[Exercise] The entries below should be set down again exactly, with every picture left out.

___ Extracted information ___

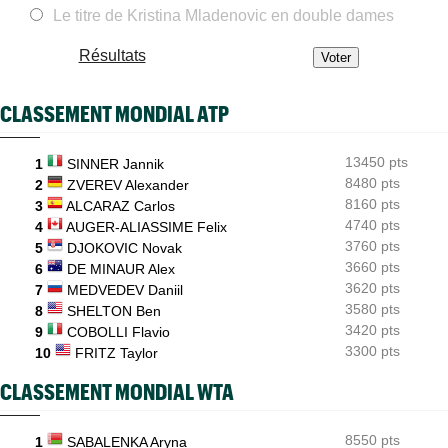
WTA - Toronto
17:26
Rybakina, Andreeva, Osaka, Gauff... horaires et diffusion TV
Le titre de Kristina Mladenovic en double dames
WTA - Toronto
17:06
Résultats
Jelena Ostapenko dénonce les messages d'insultes et de
menaces
CLASSEMENT MONDIAL ATP
ATP - Montréal
16:44
Duncan Chan scalpe Zverev et rêve de Coupe Davis contre la
France
13450 pts
1
SINNER Jannik
8480 pts
ATP - Montréal
2
ZVEREV Alexander
16:22
Daniil Medvedev après son échec : "Un véritable désastre"
8160 pts
3
ALCARAZ Carlos
4740 pts
4
AUGER-ALIASSIME Felix
3760 pts
5
DJOKOVIC Novak
3660 pts
6
DE MINAUR Alex
3620 pts
7
MEDVEDEV Daniil
3580 pts
8
SHELTON Ben
3420 pts
9
COBOLLI Flavio
3300 pts
10
FRITZ Taylor
CLASSEMENT MONDIAL WTA
8550 pts
1
SABALENKA Aryna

___

[Solution for this exercise]
WTA - Toronto
17:26
Rybakina, Andreeva, Osaka, Gauff... horaires et diffusion TV
Le titre de Kristina Mladenovic en double dames
WTA - Toronto
17:06
Résultats
Jelena Ostapenko dénonce les messages d'insultes et de
menaces
CLASSEMENT MONDIAL ATP
ATP - Montréal
16:44
Duncan Chan scalpe Zverev et rêve de Coupe Davis contre la
France
13450 pts
1
SINNER Jannik
8480 pts
ATP - Montréal
2
ZVEREV Alexander
16:22
Daniil Medvedev après son échec : "Un véritable désastre"
8160 pts
3
ALCARAZ Carlos
4740 pts
4
AUGER-ALIASSIME Felix
3760 pts
5
DJOKOVIC Novak
3660 pts
6
DE MINAUR Alex
3620 pts
7
MEDVEDEV Daniil
3580 pts
8
SHELTON Ben
3420 pts
9
COBOLLI Flavio
3300 pts
10
FRITZ Taylor
CLASSEMENT MONDIAL WTA
8550 pts
1
SABALENKA Aryna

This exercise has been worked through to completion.